_Activity_
Copy each line below in which the word "lines" occurs.

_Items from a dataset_
☆ ☆ ☆ ☆ ☆ ☆ ☆

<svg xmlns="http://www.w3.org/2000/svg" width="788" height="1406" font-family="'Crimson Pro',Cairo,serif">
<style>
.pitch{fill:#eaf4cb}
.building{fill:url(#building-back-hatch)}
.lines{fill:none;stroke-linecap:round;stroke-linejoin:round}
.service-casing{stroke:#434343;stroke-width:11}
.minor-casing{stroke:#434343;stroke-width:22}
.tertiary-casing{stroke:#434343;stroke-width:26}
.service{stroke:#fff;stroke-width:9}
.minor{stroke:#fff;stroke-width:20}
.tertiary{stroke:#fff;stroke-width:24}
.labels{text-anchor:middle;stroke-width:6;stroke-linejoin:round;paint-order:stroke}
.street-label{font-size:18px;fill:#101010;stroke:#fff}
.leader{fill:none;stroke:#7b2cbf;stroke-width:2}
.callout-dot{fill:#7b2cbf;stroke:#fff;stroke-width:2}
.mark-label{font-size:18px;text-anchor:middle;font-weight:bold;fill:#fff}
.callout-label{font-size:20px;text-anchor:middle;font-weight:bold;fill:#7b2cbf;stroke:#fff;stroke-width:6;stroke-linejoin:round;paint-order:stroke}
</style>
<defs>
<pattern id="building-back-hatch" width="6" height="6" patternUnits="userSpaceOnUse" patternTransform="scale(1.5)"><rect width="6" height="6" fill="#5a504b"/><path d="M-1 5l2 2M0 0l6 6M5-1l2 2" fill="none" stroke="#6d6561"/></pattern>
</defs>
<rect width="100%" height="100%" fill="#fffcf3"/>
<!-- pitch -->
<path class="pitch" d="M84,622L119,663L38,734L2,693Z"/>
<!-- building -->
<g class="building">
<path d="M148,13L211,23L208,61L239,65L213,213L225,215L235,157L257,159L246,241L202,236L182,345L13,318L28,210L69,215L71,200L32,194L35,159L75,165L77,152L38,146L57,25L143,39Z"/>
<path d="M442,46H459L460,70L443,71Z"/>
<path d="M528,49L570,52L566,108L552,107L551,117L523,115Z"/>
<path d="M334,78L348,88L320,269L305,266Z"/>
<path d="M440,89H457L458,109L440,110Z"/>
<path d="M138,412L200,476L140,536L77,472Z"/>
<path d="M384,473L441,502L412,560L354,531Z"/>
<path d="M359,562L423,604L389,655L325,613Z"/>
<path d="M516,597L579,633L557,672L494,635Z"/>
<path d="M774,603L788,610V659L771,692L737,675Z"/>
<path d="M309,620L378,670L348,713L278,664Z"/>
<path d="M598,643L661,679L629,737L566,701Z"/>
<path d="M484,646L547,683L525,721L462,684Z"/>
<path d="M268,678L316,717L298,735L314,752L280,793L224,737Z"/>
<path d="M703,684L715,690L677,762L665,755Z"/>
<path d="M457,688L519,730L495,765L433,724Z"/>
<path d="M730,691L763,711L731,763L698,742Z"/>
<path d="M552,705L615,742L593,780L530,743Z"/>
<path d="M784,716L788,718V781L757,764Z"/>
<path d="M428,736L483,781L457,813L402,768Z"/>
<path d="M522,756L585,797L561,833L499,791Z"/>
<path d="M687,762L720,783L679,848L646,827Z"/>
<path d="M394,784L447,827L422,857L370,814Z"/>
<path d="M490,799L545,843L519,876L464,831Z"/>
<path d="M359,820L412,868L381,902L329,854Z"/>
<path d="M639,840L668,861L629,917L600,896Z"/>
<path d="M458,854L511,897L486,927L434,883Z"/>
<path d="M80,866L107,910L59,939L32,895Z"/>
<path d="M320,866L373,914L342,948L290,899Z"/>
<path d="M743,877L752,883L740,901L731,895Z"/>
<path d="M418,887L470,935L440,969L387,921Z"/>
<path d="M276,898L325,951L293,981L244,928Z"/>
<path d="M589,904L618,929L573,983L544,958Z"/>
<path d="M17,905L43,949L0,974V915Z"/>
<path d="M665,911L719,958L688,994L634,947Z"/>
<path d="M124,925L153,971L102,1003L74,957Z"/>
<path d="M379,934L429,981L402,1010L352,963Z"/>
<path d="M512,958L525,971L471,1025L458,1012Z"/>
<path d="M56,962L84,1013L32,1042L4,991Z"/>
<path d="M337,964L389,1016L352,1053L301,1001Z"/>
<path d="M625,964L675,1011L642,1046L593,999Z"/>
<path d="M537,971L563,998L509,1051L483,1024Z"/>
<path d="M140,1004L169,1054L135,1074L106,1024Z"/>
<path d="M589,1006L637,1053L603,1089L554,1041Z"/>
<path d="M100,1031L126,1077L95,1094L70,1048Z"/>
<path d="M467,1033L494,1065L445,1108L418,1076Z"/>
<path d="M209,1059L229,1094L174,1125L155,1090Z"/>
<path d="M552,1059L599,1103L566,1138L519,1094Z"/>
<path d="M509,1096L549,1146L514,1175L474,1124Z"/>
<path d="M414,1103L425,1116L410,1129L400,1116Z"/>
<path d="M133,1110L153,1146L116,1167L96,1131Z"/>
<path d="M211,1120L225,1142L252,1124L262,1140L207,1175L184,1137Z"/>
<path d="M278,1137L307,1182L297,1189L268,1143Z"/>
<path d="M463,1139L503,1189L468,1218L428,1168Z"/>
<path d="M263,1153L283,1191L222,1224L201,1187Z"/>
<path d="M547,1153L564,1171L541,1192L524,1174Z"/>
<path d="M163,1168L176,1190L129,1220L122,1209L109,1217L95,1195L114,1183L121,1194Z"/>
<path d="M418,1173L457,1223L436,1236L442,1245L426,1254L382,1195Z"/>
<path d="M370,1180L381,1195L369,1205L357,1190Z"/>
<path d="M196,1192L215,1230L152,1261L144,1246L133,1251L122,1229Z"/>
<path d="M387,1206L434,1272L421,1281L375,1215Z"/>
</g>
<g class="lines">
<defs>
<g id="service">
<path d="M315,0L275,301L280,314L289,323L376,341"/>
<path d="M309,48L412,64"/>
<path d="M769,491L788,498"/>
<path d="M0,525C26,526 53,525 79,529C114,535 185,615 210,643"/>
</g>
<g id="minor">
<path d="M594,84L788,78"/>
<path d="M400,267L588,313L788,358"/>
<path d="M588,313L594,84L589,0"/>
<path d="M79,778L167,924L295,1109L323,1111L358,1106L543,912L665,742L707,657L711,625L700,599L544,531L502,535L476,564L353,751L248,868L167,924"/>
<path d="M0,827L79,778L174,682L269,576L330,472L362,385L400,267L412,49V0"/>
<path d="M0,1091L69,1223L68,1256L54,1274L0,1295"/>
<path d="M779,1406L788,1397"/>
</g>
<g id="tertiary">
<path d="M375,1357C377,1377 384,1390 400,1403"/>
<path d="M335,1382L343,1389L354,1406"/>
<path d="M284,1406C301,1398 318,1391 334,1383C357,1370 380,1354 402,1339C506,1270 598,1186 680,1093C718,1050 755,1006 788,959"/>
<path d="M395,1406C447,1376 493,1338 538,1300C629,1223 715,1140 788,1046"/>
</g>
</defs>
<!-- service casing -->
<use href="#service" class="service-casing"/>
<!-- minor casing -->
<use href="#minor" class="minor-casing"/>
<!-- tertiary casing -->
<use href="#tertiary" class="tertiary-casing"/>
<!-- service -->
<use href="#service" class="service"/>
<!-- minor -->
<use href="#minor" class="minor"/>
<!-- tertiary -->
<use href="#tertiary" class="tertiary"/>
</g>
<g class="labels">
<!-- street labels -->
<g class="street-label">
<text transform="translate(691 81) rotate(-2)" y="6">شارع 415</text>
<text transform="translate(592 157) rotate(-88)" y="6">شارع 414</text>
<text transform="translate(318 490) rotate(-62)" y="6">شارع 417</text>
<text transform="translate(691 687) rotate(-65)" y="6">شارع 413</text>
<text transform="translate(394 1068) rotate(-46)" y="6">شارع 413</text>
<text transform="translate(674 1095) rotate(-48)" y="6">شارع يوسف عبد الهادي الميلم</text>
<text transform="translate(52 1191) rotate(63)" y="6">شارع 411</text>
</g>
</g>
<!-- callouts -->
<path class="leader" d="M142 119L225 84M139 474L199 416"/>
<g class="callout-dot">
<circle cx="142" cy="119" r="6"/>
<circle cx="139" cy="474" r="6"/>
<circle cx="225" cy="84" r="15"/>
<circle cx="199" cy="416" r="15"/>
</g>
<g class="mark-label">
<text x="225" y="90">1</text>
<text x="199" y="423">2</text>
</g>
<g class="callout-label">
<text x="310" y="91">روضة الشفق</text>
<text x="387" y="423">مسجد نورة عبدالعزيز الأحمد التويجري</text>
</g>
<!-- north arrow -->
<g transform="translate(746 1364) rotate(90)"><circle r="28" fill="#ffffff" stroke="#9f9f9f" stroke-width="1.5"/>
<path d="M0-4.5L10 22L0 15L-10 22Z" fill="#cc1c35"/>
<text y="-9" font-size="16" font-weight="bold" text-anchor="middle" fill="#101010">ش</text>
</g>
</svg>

☆ ☆ ☆ ☆ ☆ ☆ ☆

_Result of the task_
.lines{fill:none;stroke-linecap:round;stroke-linejoin:round}
<g class="lines">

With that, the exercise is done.